A Small Village In A Big City

Addie Prentice, 17, traveled throughout Asia with us this summer. He's our neighbour, and one of our kids' (6 and 9) best pals; Isla calls him her "brother from another vaginer". He's also one of the coolest 17 year olds I know. After graduating, Addie plans to get a VW van and travel around South America. (What he doesn't know is that we're coming.)

Upon returning to school in September, Addie had to write an essay about someone who has had a big influence on him. He chose to write about our family. (And here I thought the kid would be irreparably damaged after spending 2 months, 24/7 with us. I'm pretty sure he still gets nightmares from Isla's yelling fits!) 

This is his essay. He gets an A+ from us!

A Small Village in a Big City  by Addie Prentice

I cannot tell you how many times I have heard that community is dead. That there is no trust and partnership between neighbours. I can, however, tell you that statement is false. My neighbours and I are very close. We leave doors unlocked and freely walk into each others’ houses to say hello. We share a lawnmower. Once when my mum was baking a cake, I went to their house and asked not for a cup of flour but their countertop mixer, which I waddled home down the street. When I think about buying a house in ten years, I do dream not of the biggest house with an in-ground pool or beach front city property, but to be surrounded with neighbours like the ones I am growing up with. They have been a huge influence on my sense of community, who I am and who I want to be.

My neighbours have had a massive impact on living in Osborne Village. For as long as I can remember, my neighbours have been there for me. If my parents could not drive me to a practice for my latest sport phase (that lasted never longer than 6 months), they took me. If I came home one night to an empty house and a note on the counter that said leftovers in the fridge, guess where I went for dinner? The year they first got a trampoline, I got more use out of it than they did, freely inviting both myself and friends over for bouncing time. All of this has had a powerful impact on my sense of community. I think my friends are weird when they do not know everyone on their side of the block by name. I have grown up freely letting myself into others’ houses to save them the pain of coming to the door, and hearing knocks on my second floor bedroom door because Oskar and Isla want to know if I want to come swimming. I always have assumed being so close with the people who lived around you is naturel.

The summer of 2015 was the best summer of my life. It changed who I am. Last December, my neighbours Rob, Daria, Oskar, and Isla Blue departed to travel the world for a year. They had made their way through Somoa, New Zealand, and Australia, when they invited me to join them for the summer in south East Asia. We travelled together for two months. Rob and Daria took on a position somewhere between my friends and my parents. Oskar and Isla became my brother and sister, although I have thought of them that way for long before. Last summer they showed me an entirely new side of the world. We became a family, closer than I am with my own. We lived a different life: sleeping in new beds every night and becoming reliant on street meat for subsistence. Last summer influenced me in more ways than I can describe. I witnessed true poverty, poor living conditions and unequalled amounts of pollution. I also woke up to million dollar views on a twenty-dollar a night hotel budget. All of the traveling changed my world view and who I am.

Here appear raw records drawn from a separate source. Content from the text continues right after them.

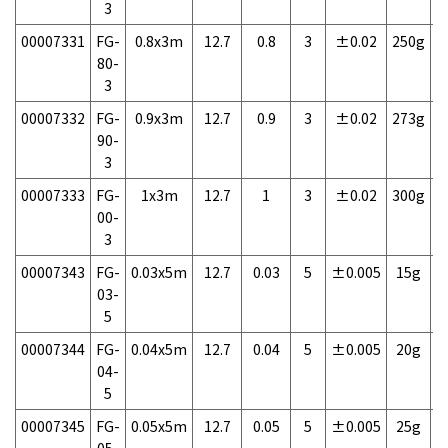
3
00007331
FG-
0.8x3m
12.7
0.8
3
±0.02
250g
1
80-
3
00007332
FG-
0.9x3m
12.7
0.9
3
±0.02
273g
1
90-
3
00007333
FG-
1x3m
12.7
1
3
±0.02
300g
1
00-
3
00007343
FG-
0.03x5m
12.7
0.03
5
±0.005
15g
1
03-
5
00007344
FG-
0.04x5m
12.7
0.04
5
±0.005
20g
1
04-
5
00007345
FG-
0.05x5m
12.7
0.05
5
±0.005
25g
1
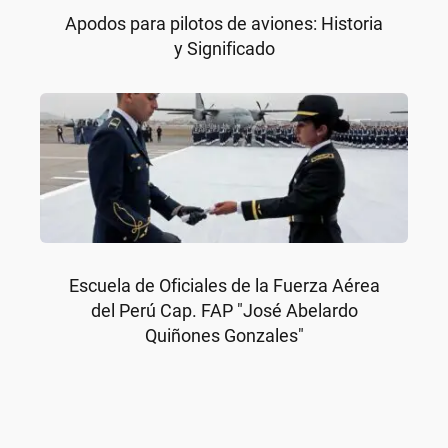
Apodos para pilotos de aviones: Historia
y Significado
Escuela de Oficiales de la Fuerza Aérea
del Perú Cap. FAP "José Abelardo
Quiñones Gonzales"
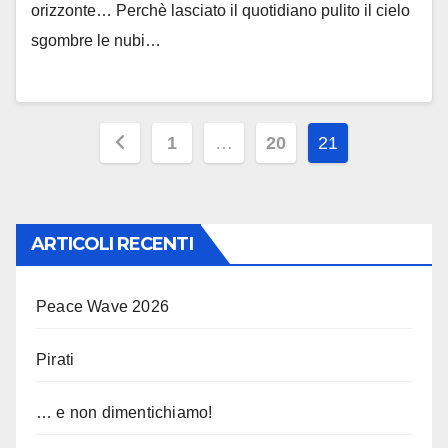
orizzonte… Perchè lasciato il quotidiano pulito il cielo
sgombre le nubi…
Paginazione
1
…
20
21
degli
articoli
ARTICOLI RECENTI
Peace Wave 2026
Pirati
… e non dimentichiamo!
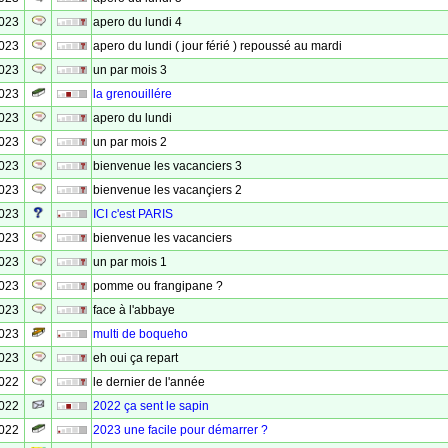
2023
apero du lundi 4
2023
apero du lundi ( jour férié ) repoussé au mardi
2023
un par mois 3
2023
la grenouillére
2023
apero du lundi
2023
un par mois 2
2023
bienvenue les vacanciers 3
2023
bienvenue les vacançiers 2
2023
ICI c'est PARIS
2023
bienvenue les vacanciers
2023
un par mois 1
2023
pomme ou frangipane ?
2023
face à l'abbaye
2023
multi de boqueho
2023
eh oui ça repart
2022
le dernier de l'année
2022
2022 ça sent le sapin
2022
2023 une facile pour démarrer ?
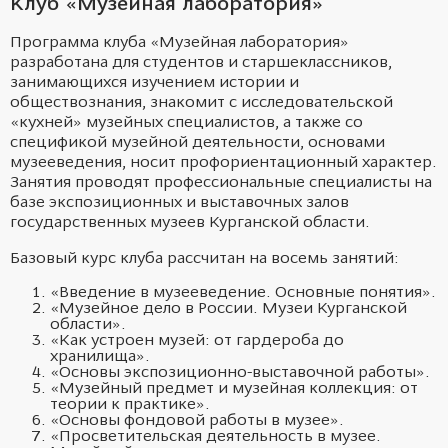
Клуб «Музейная лаборатория»
Программа клуба «Музейная лаборатория»
разработана для студентов и старшеклассников,
занимающихся изучением истории и
обществознания, знакомит с исследовательской
«кухней» музейных специалистов, а также со
спецификой музейной деятельности, основами
музееведения, носит профориентационный характер.
Занятия проводят профессиональные специалисты на
базе экспозиционных и выставочных залов
государственных музеев Курганской области.
Базовый курс клуба рассчитан на восемь занятий:
«Введение в музееведение. Основные понятия».
«Музейное дело в России. Музеи Курганской
области».
«Как устроен музей: от гардероба до
хранилища».
«Основы экспозиционно-выставочной работы».
«Музейный предмет и музейная коллекция: от
теории к практике».
«Основы фондовой работы в музее».
«Просветительская деятельность в музее.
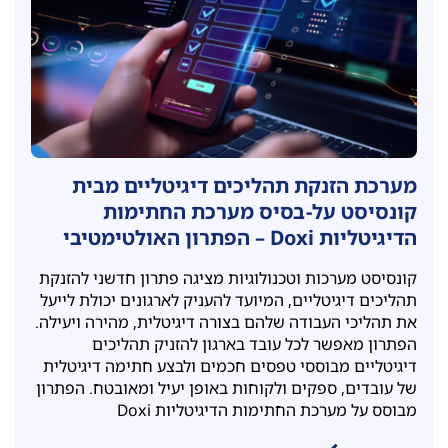
מערכת הזנקת תהליכים דיגיטליים מבית
קונסיסט על-בסיס מערכת החתימות
הדיגיטליות Doxi – הפתרון האולטימטיבי
לייעול תהליכים בארגון
קונסיסט מערכות וטכנולוגיות מציגה פתרון חדשני להזנקת
תהליכים דיגיטליים, המיועד להעניק לארגונים יכולת לייעל
את תהליכי העבודה שלהם בצורה דיגיטלית, מהירה ויעילה.
הפתרון מאפשר לכל עובד בארגון להזניק תהליכים
דיגיטליים מבוססי טפסים חכמים ולבצע חתימה דיגיטלית
של עובדים, ספקים ולקוחות באופן יעיל ומאובטח. הפתרון
מבוסס על מערכת החתימות הדיגיטליות Doxi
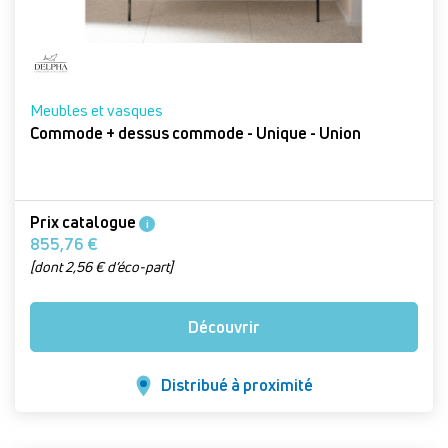
Meubles et vasques
Commode + dessus commode - Unique - Union
Prix catalogue
i
855,76 €
[dont 2,56 € d’éco-part]
Découvrir
Distribué à proximité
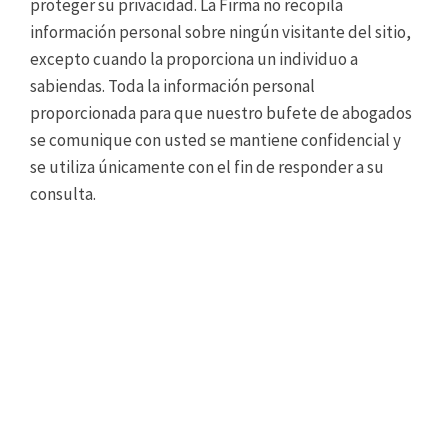
proteger su privacidad. La Firma no recopila
información personal sobre ningún visitante del sitio,
excepto cuando la proporciona un individuo a
sabiendas. Toda la información personal
proporcionada para que nuestro bufete de abogados
se comunique con usted se mantiene confidencial y
se utiliza únicamente con el fin de responder a su
consulta.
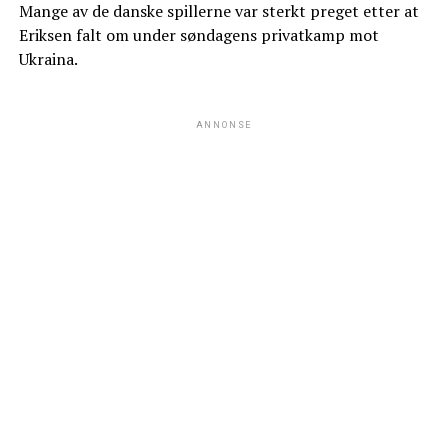
Mange av de danske spillerne var sterkt preget etter at
Eriksen falt om under søndagens privatkamp mot
Ukraina.
ANNONSE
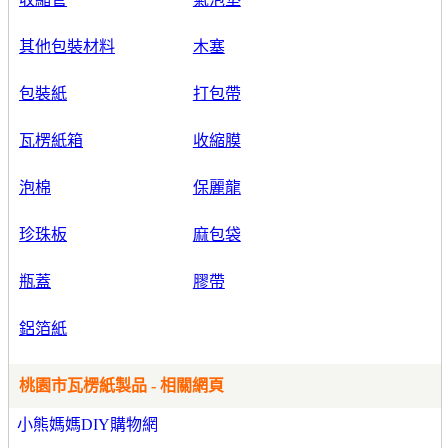
其他包裝材料
木塞
包裝紙
打包帶
瓦楞紙箱
收縮膜
泡棉
保麗龍
珍珠板
麻包袋
瓶蓋
膠帶
鋁箔紙
桃園市瓦楞紙製品 - 相關網頁
小熊媽媽DIY購物網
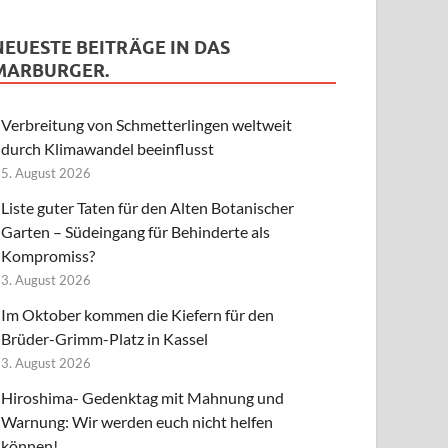
NEUESTE BEITRÄGE IN DAS
MARBURGER.
Verbreitung von Schmetterlingen weltweit
durch Klimawandel beeinflusst
5. August 2026
Liste guter Taten für den Alten Botanischer
Garten – Südeingang für Behinderte als
Kompromiss?
3. August 2026
Im Oktober kommen die Kiefern für den
Brüder-Grimm-Platz in Kassel
3. August 2026
Hiroshima- Gedenktag mit Mahnung und
Warnung: Wir werden euch nicht helfen
können!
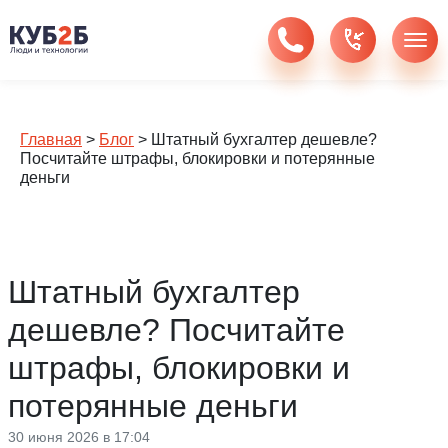
Главная
>
Блог
>
Штатный бухгалтер дешевле?
Посчитайте штрафы, блокировки и потерянные
деньги
Штатный бухгалтер
дешевле? Посчитайте
штрафы, блокировки и
потерянные деньги
30 июня 2026 в 17:04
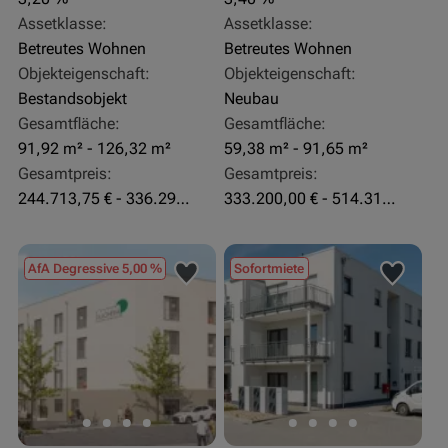
Assetklasse:
Assetklasse:
Betreutes Wohnen
Betreutes Wohnen
Objekteigenschaft:
Objekteigenschaft:
Bestandsobjekt
Neubau
Gesamtfläche:
Gesamtfläche:
91,92 m² - 126,32 m²
59,38 m² - 91,65 m²
Gesamtpreis:
Gesamtpreis:
244.713,75 € - 336.292 €
333.200,00 € - 514.310,00 €
AfA Degressive 5,00 %
Sofortmiete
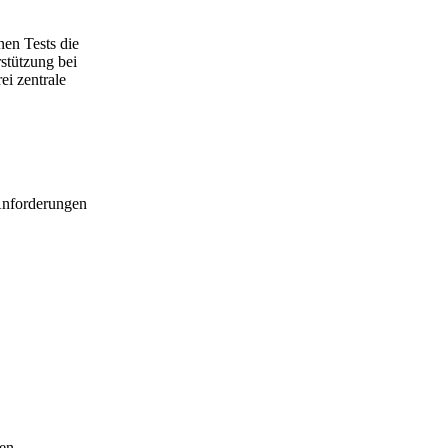
nen Tests die
stützung bei
ei zentrale
 Anforderungen
gen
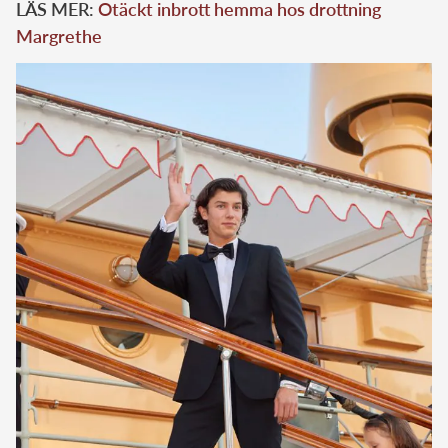
LÄS MER:
Otäckt inbrott hemma hos drottning
Margrethe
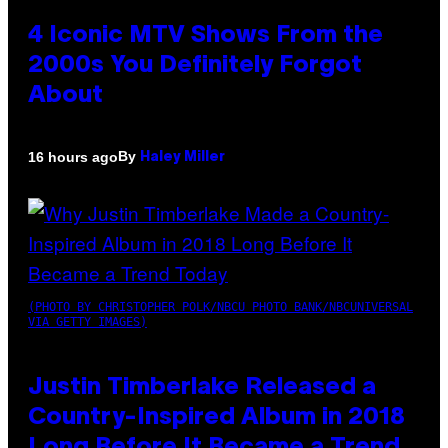
4 Iconic MTV Shows From the
2000s You Definitely Forgot
About
By
16 hours ago
Haley Miller
(PHOTO BY CHRISTOPHER POLK/NBCU PHOTO BANK/NBCUNIVERSAL
VIA GETTY IMAGES)
Justin Timberlake Released a
Country-Inspired Album in 2018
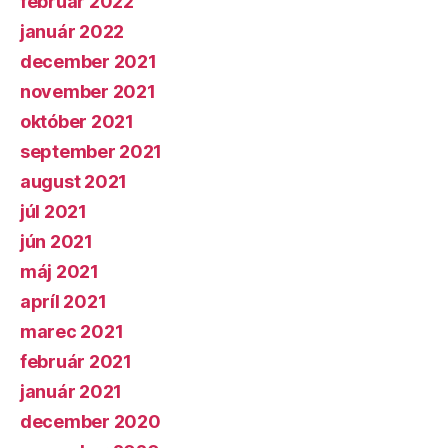
február 2022
január 2022
december 2021
november 2021
október 2021
september 2021
august 2021
júl 2021
jún 2021
máj 2021
apríl 2021
marec 2021
február 2021
január 2021
december 2020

Growing up with les gamines on my street has had an impact on who I want to be. Oskar looks up to me like I shit gold. I went to pick him and Isla up from school last week, and that boy was the very first one out the door. He ran straight to me to tell me all about his day, before introducing me to all his classmates. He thinks I am the coolest guy on the block. It makes me want to be a better, more interesting person. He is so much like I was when I was his age, and he reminds me of who I wants to be. Getting his approval is like getting approval from my younger self. Oskar has a big influence on me, much like I have on him, and I hope we stay close for our whole lives. His family have changed, and continue to change, who I want to be.

My neighbours have had a huge influence on me. They have shaped my sense of community, the person I am and the person I want to grow up to be. I know people who have moved out to the suburbs to raise their kids. I hear ads on the radio with “(Insert small town surrounding Winnipeg), a great sense of community” as their slogan. However in the heart of the city, one bridge away from downtown, I have grown up in a place every fear stricken, media worshipping parent dreams of finding.  I find it hard to imagine living anywhere else but Osborne Village.